I’m one of those readers that is lukewarm on Neil Gaiman. I passionately love some of his work, but some of his work just leaves me cold. It always strikes me as not as ground breaking or cutting as it wants you to think it is, if you know what I mean.
Now, don’t get me wrong. Gaiman deserves his place in the fantasy pantheon, even if he just wrote Coralline, he would deserve his place. But I am not as is enamored with American Gods as several of my friends are.
It’s not a bad book; it’s a fine book – not great, but fine. It’s perfectly enjoyable as a first read or a re-read, but it’s not great. At least, not in my view.
Part of this is that what Gaiman does has been done, something he freely acknowledges (and Gaiman is wonderfully honest when he writes and speaks about this book). Part of it is, quite frankly, it really isn’t a road novel. It really isn’t. And it really isn’t quite the love of road novels/America that I’ve been advertised.
In case you don’t know the plot, the main character, Shadow, is recruited by Wednesday to add in a coming war between the Old Gods (i.e. the beliefs that immigrants brought with them) and the new gods (for lack of a better term, the American mythos – town, city, internet). The idea is interesting and the conclusion to the war is actually pretty good.
Yet.
For a road novel there doesn’t really seem to be a sense of traveling. There is traveling, don’t get me wrong, but it’s like plot traveling. I need to move the character so . . . When I compare it to a real road trip novel, say something like Freddie and Fredericka (which doesn’t advertise as one, but in many ways is one), American Gods lacks. The best parts, strangely enough for a road trip, are when Shadow is relatively stationary. When he is in Lakeside, in particular.

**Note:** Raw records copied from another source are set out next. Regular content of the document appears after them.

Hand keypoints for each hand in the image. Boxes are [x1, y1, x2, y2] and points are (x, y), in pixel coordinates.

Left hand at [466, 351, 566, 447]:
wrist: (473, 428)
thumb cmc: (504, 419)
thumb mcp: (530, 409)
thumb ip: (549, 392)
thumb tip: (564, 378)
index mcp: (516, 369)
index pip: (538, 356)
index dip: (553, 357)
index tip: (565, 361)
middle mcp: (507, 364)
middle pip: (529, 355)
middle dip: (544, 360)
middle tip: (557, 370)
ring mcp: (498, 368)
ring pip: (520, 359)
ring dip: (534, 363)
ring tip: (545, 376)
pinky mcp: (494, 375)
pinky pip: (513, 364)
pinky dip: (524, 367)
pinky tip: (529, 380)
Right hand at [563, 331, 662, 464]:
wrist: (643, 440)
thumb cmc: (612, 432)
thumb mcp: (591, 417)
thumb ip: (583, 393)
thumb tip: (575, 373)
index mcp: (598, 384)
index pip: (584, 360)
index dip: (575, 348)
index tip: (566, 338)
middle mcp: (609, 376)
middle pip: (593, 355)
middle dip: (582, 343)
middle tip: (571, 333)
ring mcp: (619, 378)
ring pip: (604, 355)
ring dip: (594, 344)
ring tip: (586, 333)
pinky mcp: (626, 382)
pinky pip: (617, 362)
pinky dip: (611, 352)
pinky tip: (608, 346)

Furthermore, why so many white gods? True with the use of Wednesday and Shadow as a former prison inmate, Gaiman hits the rising prison population and its revival of Norse gods on the head. But considering the vast amount of immigrants from places other than Europe (even in 90s) wouldn’t more than just a nod to an India deity, Egypt, and references to Buffalo heads and thunderbirds is called for? It is to Gaiman’s credit that Shadow is big and that Ansani makes an appearance (and is the focus of the sequel) but it still feels like a whole group was left out. Perhaps this was intentional. The lack of Native American beliefs seems to be done to highlight the decimation of the tribes at the hands of settlers, and this works (and provides a poignant realization in the reader), but shouldn’t there be more Asian deities?
Another problem is Shadow, who in part is supposed to be as his name implies; he is a Shadow, an Everyman. But that also is a weakness. He doesn’t feel like a character, but a cipher, a plot device. You could say that this is due to shock, and Shadow’s wife hints at his lack of living, but it is hard to care because there is no real sense of who Shadow was before the events of the novel really start going. He loved his wife, he’s jail, but he’s a good guy. Okay. But that is really it. His relationships with two of the female characters feel really forced, and it is somewhat disquieting when supporting characters are better drawn than than main one.
Gaiman could have intended this to be the case – to capture grief and re-introduction to society after prison or even suicide. Shadow is an everyman in some way. Yet for a long book one wants a little more. I just really didn’t care about Shadow at all. If Gaiman created him for the above reasons, it doesn’t quite work.
Now before Gaiman fans hunt me down, I repeat it’s not a bad book. The Lakeside sections are beautifully written and are some of the best Urban Fantasy every. In the town of Lakeside, Gaiman really does covey a beautiful sense of place, almost like Charles De Lint and Newford, but Gaiman makes it his own. The book itself does fly once it really starts going and moving along. It’s a fun read and a pleasant re-read.